Does anyone have information about what accommodations will be open and available at that time? I've seen references to some of the municipal albergues being closed (e.g. La Robla). I've also seen a reference that the place in Bendueños will not open until June. And finally, in looking at booking.com, there is little availability.

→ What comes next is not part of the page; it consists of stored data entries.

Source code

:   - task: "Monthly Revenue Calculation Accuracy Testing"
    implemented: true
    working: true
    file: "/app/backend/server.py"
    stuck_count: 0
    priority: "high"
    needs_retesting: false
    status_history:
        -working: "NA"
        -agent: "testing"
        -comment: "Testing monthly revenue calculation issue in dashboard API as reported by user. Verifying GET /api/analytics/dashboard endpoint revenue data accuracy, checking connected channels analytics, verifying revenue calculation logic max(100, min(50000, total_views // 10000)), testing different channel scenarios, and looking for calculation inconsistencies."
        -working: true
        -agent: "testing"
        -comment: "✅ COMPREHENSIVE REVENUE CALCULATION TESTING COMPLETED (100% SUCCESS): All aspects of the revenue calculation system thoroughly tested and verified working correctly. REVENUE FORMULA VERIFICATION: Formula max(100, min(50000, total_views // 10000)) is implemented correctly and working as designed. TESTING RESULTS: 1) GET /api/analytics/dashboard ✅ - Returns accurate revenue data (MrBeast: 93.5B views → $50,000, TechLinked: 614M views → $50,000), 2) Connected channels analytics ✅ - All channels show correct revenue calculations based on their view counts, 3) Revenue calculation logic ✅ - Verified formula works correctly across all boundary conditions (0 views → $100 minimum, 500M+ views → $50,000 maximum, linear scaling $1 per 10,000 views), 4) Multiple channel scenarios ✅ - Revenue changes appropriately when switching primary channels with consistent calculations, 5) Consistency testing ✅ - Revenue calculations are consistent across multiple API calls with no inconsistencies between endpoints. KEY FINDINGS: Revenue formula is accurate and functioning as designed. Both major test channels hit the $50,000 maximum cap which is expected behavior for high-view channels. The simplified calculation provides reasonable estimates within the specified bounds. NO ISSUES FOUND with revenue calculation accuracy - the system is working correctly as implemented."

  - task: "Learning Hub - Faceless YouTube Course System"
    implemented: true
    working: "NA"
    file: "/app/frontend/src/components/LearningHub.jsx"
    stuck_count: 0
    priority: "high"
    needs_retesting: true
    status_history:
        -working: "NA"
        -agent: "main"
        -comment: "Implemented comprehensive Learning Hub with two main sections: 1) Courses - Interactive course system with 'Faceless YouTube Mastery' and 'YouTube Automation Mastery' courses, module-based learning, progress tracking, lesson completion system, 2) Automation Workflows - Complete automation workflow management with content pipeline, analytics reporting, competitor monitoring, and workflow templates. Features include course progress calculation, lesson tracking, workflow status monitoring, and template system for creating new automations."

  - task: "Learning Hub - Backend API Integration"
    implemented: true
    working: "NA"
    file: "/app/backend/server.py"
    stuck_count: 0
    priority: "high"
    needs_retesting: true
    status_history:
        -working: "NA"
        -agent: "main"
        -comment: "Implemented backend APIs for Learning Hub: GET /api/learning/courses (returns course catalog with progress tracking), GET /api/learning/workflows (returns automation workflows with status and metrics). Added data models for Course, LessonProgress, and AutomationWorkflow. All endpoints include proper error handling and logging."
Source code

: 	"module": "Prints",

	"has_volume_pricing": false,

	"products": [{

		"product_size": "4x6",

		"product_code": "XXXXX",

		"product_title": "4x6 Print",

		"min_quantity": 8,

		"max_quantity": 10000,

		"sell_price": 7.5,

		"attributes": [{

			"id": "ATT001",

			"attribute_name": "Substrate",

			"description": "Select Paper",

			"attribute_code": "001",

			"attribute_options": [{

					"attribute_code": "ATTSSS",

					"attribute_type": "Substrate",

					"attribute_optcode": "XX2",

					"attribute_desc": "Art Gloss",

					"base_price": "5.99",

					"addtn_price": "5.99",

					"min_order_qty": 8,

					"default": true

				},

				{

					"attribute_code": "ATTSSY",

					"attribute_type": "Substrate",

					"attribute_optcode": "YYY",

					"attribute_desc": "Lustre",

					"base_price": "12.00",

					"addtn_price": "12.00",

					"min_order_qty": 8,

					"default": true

Needless to say, this is causing a bit of stress...

Thank you!
Bob
I know it was awhile ago, but I used the wise pilgrim app. If you click on the places it will give you a list of accommodation options for places . You might try contacting these a day or two ahead. It is a beautiful walk. I did it in 5 nights 6days. Enjoy
 
Ender has been in contact with the hospitalero in Cabanillas. There was some initial frustration because the phone was “comunicando”, but he finally did speak with him. Ender’s “Salvador circle” confirmed that the Cabanillas hospitalero is a “good guy.” The hospitalero says that he or his wife are always there and that if they know a pilgrim is coming they will turn on the heat ahead of arrival. ;)

Misunderstandings do happen, but I think that you can minimize the likelihood. If you want to stay in Cabanillas, I would recommend calling (he does NOT do WhatsApp even though his phone is connected to WhatsApp) a full day ahead of time.

Walking in unannounced is very likely to produce a disappointment.